To prove triangles congruent using the Hypotenuse-Leg (HL) Congruence Theorem, you need to have two right triangles where you know that:

1. The length of the hypotenuse is equal for both triangles.
2. One leg of each triangle is equal in length.

Assuming you know the values of the sides and the right angle configurations in the triangles you're comparing, you would look for pairs of triangles with these characteristics.

Since you mentioned that the value of \( q \) is 16, that might refer to the length of the hypotenuse or one of the legs of the triangles. Without specific details about the side lengths and triangle configurations, it's difficult to identify specific pairs.

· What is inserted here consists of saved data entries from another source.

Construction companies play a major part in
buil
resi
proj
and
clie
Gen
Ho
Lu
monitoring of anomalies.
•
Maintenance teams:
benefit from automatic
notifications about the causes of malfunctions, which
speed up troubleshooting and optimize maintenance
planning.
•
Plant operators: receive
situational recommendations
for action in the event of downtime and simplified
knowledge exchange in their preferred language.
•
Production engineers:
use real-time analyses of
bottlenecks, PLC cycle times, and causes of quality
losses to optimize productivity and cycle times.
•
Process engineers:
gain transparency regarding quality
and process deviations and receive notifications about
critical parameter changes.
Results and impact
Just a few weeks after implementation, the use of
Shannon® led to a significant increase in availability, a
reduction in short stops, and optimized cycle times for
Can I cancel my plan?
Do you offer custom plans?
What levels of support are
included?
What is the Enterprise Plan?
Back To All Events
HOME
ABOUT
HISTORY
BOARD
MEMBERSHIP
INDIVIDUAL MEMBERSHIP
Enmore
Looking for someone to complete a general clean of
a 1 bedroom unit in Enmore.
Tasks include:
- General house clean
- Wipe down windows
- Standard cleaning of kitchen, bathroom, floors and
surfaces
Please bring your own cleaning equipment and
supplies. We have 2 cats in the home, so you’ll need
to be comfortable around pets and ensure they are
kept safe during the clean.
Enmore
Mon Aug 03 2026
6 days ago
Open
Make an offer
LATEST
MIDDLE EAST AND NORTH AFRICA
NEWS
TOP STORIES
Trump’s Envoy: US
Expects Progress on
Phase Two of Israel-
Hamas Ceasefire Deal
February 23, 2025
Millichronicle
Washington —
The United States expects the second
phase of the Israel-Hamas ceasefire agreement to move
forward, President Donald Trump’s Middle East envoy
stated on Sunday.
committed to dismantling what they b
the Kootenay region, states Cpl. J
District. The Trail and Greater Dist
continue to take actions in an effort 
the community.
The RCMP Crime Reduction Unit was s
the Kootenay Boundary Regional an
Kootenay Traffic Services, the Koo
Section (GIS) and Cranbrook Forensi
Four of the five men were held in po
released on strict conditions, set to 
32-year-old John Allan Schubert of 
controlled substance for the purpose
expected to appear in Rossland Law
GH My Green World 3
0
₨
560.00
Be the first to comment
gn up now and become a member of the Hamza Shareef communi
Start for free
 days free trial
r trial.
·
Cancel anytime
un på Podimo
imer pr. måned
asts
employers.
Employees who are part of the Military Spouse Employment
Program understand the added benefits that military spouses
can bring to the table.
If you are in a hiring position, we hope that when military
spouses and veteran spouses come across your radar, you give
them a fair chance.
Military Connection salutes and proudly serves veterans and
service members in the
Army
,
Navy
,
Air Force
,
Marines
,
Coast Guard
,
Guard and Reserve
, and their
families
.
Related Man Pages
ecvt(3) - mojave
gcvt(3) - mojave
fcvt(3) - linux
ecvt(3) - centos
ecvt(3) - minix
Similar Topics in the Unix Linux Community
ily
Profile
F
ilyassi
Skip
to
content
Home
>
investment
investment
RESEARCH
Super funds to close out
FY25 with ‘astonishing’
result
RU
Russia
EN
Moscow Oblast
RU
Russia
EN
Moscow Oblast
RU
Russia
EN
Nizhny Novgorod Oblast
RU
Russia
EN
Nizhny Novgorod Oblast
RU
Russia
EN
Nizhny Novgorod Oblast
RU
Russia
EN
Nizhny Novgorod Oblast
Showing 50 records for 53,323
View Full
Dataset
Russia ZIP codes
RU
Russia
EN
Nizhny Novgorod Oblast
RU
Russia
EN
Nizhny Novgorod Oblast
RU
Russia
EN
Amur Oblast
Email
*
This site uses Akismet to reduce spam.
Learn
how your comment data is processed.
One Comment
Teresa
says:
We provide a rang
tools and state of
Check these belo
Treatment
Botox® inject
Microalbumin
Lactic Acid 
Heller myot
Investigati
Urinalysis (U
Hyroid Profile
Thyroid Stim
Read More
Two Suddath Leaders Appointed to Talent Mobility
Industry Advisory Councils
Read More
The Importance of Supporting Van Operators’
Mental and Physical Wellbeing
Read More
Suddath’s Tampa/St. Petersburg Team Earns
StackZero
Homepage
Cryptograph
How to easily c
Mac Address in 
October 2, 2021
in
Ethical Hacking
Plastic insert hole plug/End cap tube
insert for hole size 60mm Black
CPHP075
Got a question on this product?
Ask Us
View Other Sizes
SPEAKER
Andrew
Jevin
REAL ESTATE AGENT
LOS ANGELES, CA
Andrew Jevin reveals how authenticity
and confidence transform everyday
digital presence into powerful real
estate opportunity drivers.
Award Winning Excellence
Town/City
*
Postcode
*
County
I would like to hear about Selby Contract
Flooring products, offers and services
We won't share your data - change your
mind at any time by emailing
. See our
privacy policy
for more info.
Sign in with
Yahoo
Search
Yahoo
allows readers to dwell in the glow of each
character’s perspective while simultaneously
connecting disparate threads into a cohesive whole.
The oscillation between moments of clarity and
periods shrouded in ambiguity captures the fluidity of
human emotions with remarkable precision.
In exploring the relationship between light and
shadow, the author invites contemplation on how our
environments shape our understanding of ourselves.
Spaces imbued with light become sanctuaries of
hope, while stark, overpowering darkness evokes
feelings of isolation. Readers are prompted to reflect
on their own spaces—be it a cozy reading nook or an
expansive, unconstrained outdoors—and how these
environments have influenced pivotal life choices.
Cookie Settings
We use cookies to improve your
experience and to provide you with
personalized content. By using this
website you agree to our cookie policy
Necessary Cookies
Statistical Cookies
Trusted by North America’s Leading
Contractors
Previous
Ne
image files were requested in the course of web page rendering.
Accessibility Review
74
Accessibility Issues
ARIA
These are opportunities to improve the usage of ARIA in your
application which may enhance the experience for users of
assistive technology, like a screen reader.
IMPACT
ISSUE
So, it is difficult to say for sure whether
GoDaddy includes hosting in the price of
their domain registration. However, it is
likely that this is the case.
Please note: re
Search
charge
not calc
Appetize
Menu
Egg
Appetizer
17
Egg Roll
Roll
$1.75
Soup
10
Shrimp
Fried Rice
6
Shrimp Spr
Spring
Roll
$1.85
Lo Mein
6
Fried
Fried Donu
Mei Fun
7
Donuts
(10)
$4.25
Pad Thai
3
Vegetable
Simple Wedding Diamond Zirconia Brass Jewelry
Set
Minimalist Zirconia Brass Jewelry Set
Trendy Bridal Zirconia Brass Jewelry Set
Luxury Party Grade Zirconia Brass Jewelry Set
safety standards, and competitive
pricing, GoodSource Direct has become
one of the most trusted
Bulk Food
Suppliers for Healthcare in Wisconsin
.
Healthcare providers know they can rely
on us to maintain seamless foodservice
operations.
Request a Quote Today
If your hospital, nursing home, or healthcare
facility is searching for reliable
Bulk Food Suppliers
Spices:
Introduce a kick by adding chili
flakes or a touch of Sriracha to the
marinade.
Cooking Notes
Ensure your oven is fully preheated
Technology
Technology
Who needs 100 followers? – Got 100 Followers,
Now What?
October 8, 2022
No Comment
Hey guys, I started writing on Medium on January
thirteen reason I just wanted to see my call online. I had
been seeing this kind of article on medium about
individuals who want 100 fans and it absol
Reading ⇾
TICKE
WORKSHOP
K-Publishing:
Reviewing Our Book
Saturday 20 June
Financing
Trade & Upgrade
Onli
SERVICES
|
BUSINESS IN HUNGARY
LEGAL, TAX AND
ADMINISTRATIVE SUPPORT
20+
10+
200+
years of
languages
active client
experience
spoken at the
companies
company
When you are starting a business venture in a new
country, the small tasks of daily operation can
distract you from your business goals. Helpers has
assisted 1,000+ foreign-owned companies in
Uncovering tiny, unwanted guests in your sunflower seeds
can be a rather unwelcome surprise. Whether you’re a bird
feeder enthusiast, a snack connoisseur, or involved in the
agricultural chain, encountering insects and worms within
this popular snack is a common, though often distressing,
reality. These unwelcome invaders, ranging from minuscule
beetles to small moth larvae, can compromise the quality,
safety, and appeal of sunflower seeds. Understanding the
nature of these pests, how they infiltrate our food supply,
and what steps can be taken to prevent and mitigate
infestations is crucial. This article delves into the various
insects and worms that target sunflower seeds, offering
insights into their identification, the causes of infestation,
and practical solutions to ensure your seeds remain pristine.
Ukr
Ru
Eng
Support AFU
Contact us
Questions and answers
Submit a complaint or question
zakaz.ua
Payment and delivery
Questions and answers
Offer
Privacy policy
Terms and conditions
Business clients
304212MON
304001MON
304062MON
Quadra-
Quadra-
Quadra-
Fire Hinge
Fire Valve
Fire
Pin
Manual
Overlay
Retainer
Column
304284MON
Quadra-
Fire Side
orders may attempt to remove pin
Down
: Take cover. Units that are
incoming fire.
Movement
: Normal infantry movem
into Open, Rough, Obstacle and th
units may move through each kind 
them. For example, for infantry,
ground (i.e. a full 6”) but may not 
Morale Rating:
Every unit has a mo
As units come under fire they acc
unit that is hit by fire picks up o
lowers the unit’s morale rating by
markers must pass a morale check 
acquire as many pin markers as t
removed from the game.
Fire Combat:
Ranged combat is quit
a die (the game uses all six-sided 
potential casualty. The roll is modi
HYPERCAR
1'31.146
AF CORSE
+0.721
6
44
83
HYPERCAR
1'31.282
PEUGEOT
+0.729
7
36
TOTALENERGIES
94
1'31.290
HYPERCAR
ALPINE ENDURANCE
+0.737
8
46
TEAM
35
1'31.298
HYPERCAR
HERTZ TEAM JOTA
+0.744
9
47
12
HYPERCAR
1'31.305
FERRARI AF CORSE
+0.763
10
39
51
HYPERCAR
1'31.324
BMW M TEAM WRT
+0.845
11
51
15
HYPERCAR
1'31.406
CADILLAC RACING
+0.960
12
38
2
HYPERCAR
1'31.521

However, the triangles can be grouped into responses as follows:

1. If triangles \( \triangle ABC \) and \( \triangle GHI \) are right triangles and have equal hypotenuses and one equal leg, you can say \( \triangle ABC \cong \triangle GHI \).
2. If triangles \( \triangle EFD \) and \( \triangle GHI \) are also right triangles with equal hypotenuses and one equal leg, you can say \( \triangle EFD \cong \triangle GHI \).
3. If \( \triangle ABC \) and \( \triangle EFD \) both have equal hypotenuses and one equal leg, you can say \( \triangle ABC \cong \triangle EFD \).

Choose the appropriate response based on which pairs of triangles meet the criteria stated above. For example, if triangles are labeled such that \( \triangle ABC \cong \triangle EFD \) because both share the characteristics needed for HL, that would be your answer.

Keep in mind, without exact side lengths or configurations, this is a generalized response based on typical HL criteria.